Die Konjunktur bringt der Staatskasse mehr Einnahmen als bislang erwartet. Schon 2011 will der Finanzminister die Defizitquote deutlich senken. Das könnte die Debatte um Steuersenkungen befeuern.
Deutschland ist immun gegen die Schuldenkrise in anderen Euro-Ländern. 2011 soll das Staatsdefizit unter zwei Prozent des Bruttoinlandsproduktes fallen. Das schreibt die Bundesregierung im Vorwort für den Bundeshaushalt 2012. Damit würde die Drei-Prozent-Grenze des Euro-Stabilitätspaktes zwei Jahre früher als vorgeschrieben deutlich unterschritten.

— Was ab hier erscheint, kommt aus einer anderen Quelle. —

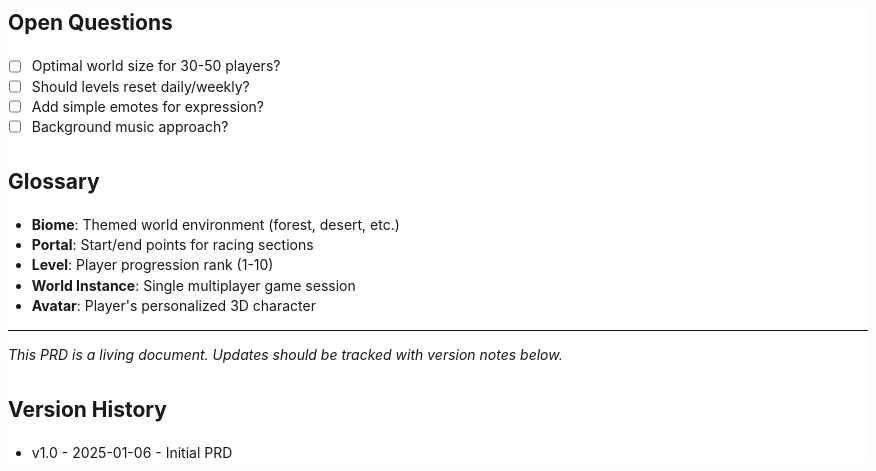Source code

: ## Open Questions
- [ ] Optimal world size for 30-50 players?
- [ ] Should levels reset daily/weekly?
- [ ] Add simple emotes for expression?
- [ ] Background music approach?

## Glossary
- **Biome**: Themed world environment (forest, desert, etc.)
- **Portal**: Start/end points for racing sections
- **Level**: Player progression rank (1-10)
- **World Instance**: Single multiplayer game session
- **Avatar**: Player's personalized 3D character

---
*This PRD is a living document. Updates should be tracked with version notes below.*

## Version History
- v1.0 - 2025-01-06 - Initial PRD
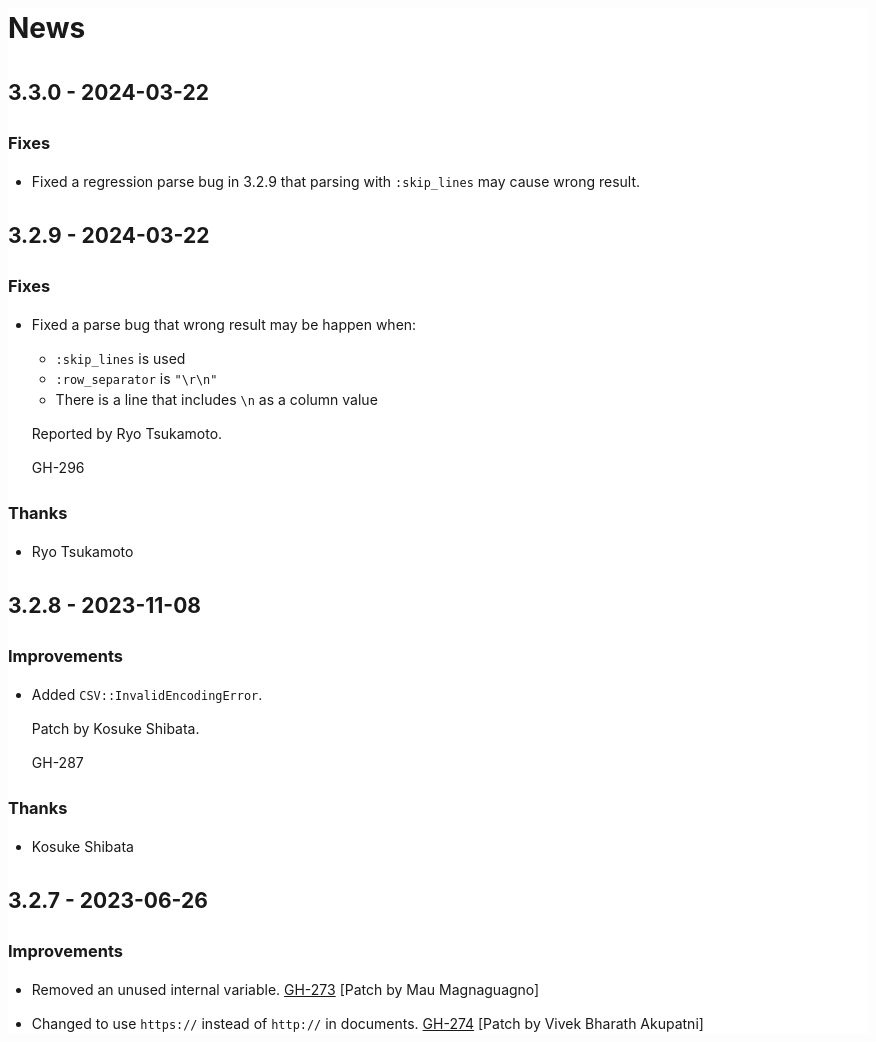 # News

## 3.3.0 - 2024-03-22

### Fixes

- Fixed a regression parse bug in 3.2.9 that parsing with
  `:skip_lines` may cause wrong result.

## 3.2.9 - 2024-03-22

### Fixes

- Fixed a parse bug that wrong result may be happen when:

  - `:skip_lines` is used
  - `:row_separator` is `"\r\n"`
  - There is a line that includes `\n` as a column value

  Reported by Ryo Tsukamoto.

  GH-296

### Thanks

- Ryo Tsukamoto

## 3.2.8 - 2023-11-08

### Improvements

- Added `CSV::InvalidEncodingError`.

  Patch by Kosuke Shibata.

  GH-287

### Thanks

- Kosuke Shibata

## 3.2.7 - 2023-06-26

### Improvements

- Removed an unused internal variable.
  [GH-273](https://github.com/ruby/csv/issues/273)
  [Patch by Mau Magnaguagno]

- Changed to use `https://` instead of `http://` in documents.
  [GH-274](https://github.com/ruby/csv/issues/274)
  [Patch by Vivek Bharath Akupatni]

Nach der Kabinettsvorlage erwartet die Regierung zudem ein höheres Wirtschaftswachstum als bisher. Am Zwang zum Sparen ändert sich allerdings nichts.
Die Bundesregierung will den Bundeshaushalt 2012 und die mittelfristige Finanzplanung bis 2015 am Mittwoch verabschieden. Die letzten Beratungen im Bundestag sind für November geplant. Dem Gesetzentwurf zufolge plant die Regierung 2012 Ausgaben von 306 Mrd. Euro - etwa soviel wie 2011. Zum Stopfen des Haushaltslochs nimmt sie 27,2 Mrd. Euro neue Kredite auf.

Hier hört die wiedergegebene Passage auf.